● **Work to complete**
Count how many lines in the records below contain the string "list". Case must match, and your reply should be only that number.

● **Data for this task**
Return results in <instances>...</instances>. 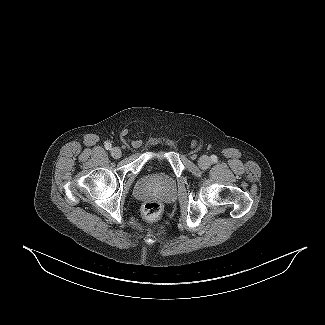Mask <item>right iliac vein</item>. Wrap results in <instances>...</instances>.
Wrapping results in <instances>:
<instances>
[{
	"label": "right iliac vein",
	"mask_w": 325,
	"mask_h": 325,
	"mask_svg": "<svg viewBox=\"0 0 325 325\" xmlns=\"http://www.w3.org/2000/svg\"><path fill=\"white\" fill-rule=\"evenodd\" d=\"M121 154H122V152H121V149L119 147H114V148L111 149V156L113 158H116V159L120 158Z\"/></svg>",
	"instance_id": "1"
}]
</instances>
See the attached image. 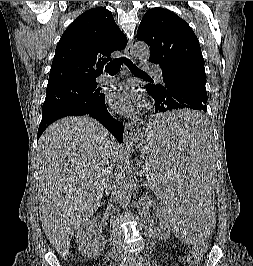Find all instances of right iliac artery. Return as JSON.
I'll use <instances>...</instances> for the list:
<instances>
[{
	"instance_id": "obj_1",
	"label": "right iliac artery",
	"mask_w": 253,
	"mask_h": 266,
	"mask_svg": "<svg viewBox=\"0 0 253 266\" xmlns=\"http://www.w3.org/2000/svg\"><path fill=\"white\" fill-rule=\"evenodd\" d=\"M120 266H128V259L127 257H125L122 261V263L120 264Z\"/></svg>"
}]
</instances>
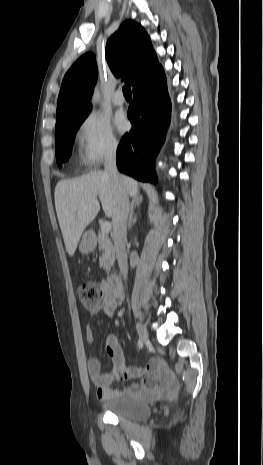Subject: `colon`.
<instances>
[{"label": "colon", "instance_id": "colon-1", "mask_svg": "<svg viewBox=\"0 0 263 465\" xmlns=\"http://www.w3.org/2000/svg\"><path fill=\"white\" fill-rule=\"evenodd\" d=\"M79 299L87 308H93L100 304L105 296L104 286L87 281L80 285L78 290Z\"/></svg>", "mask_w": 263, "mask_h": 465}]
</instances>
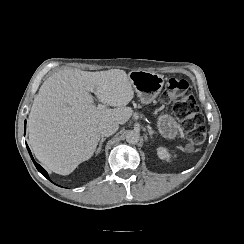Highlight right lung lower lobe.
Instances as JSON below:
<instances>
[{
  "label": "right lung lower lobe",
  "mask_w": 244,
  "mask_h": 244,
  "mask_svg": "<svg viewBox=\"0 0 244 244\" xmlns=\"http://www.w3.org/2000/svg\"><path fill=\"white\" fill-rule=\"evenodd\" d=\"M25 129H26V121H25ZM26 147H27V149H28V152H29V154H30L32 160L34 161L33 156H32V154H31V151H30V149H29V147H28L27 144H26ZM34 164H35L36 168L38 169V171H39L42 175H44L47 179H49L47 172H46V171H45V170H44L38 163H36L35 161H34Z\"/></svg>",
  "instance_id": "right-lung-lower-lobe-1"
}]
</instances>
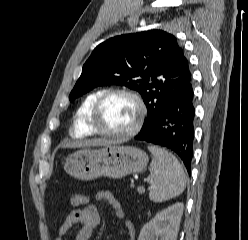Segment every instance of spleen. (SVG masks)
<instances>
[{"label":"spleen","instance_id":"1","mask_svg":"<svg viewBox=\"0 0 248 240\" xmlns=\"http://www.w3.org/2000/svg\"><path fill=\"white\" fill-rule=\"evenodd\" d=\"M153 155L148 182L149 198L156 203L179 196L186 187V175L178 159L169 151L149 145Z\"/></svg>","mask_w":248,"mask_h":240}]
</instances>
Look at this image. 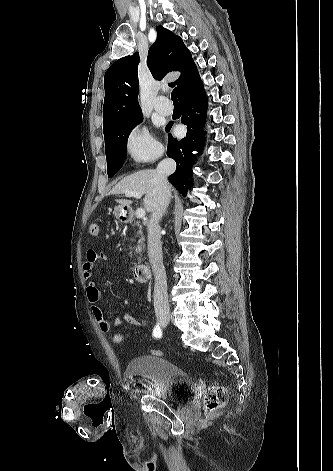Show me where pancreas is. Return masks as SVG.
Segmentation results:
<instances>
[{
  "label": "pancreas",
  "mask_w": 333,
  "mask_h": 471,
  "mask_svg": "<svg viewBox=\"0 0 333 471\" xmlns=\"http://www.w3.org/2000/svg\"><path fill=\"white\" fill-rule=\"evenodd\" d=\"M132 226L138 228V230L135 231V237L138 238V243L136 247H133V254L135 255L136 253H140L145 248V239L143 236L142 225L139 222H134ZM130 240L134 241V238H131ZM138 259L140 260V257Z\"/></svg>",
  "instance_id": "1"
}]
</instances>
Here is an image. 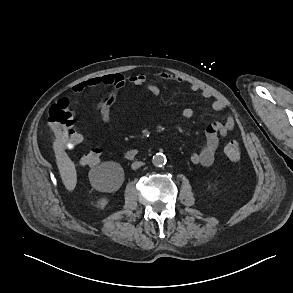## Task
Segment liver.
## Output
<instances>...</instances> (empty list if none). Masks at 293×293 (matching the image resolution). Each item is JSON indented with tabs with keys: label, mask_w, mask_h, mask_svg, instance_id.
Here are the masks:
<instances>
[{
	"label": "liver",
	"mask_w": 293,
	"mask_h": 293,
	"mask_svg": "<svg viewBox=\"0 0 293 293\" xmlns=\"http://www.w3.org/2000/svg\"><path fill=\"white\" fill-rule=\"evenodd\" d=\"M54 152L62 182L67 190L72 191L77 183L75 164L69 158L64 149L56 142L54 143Z\"/></svg>",
	"instance_id": "obj_1"
}]
</instances>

● **Response for this exercise**
2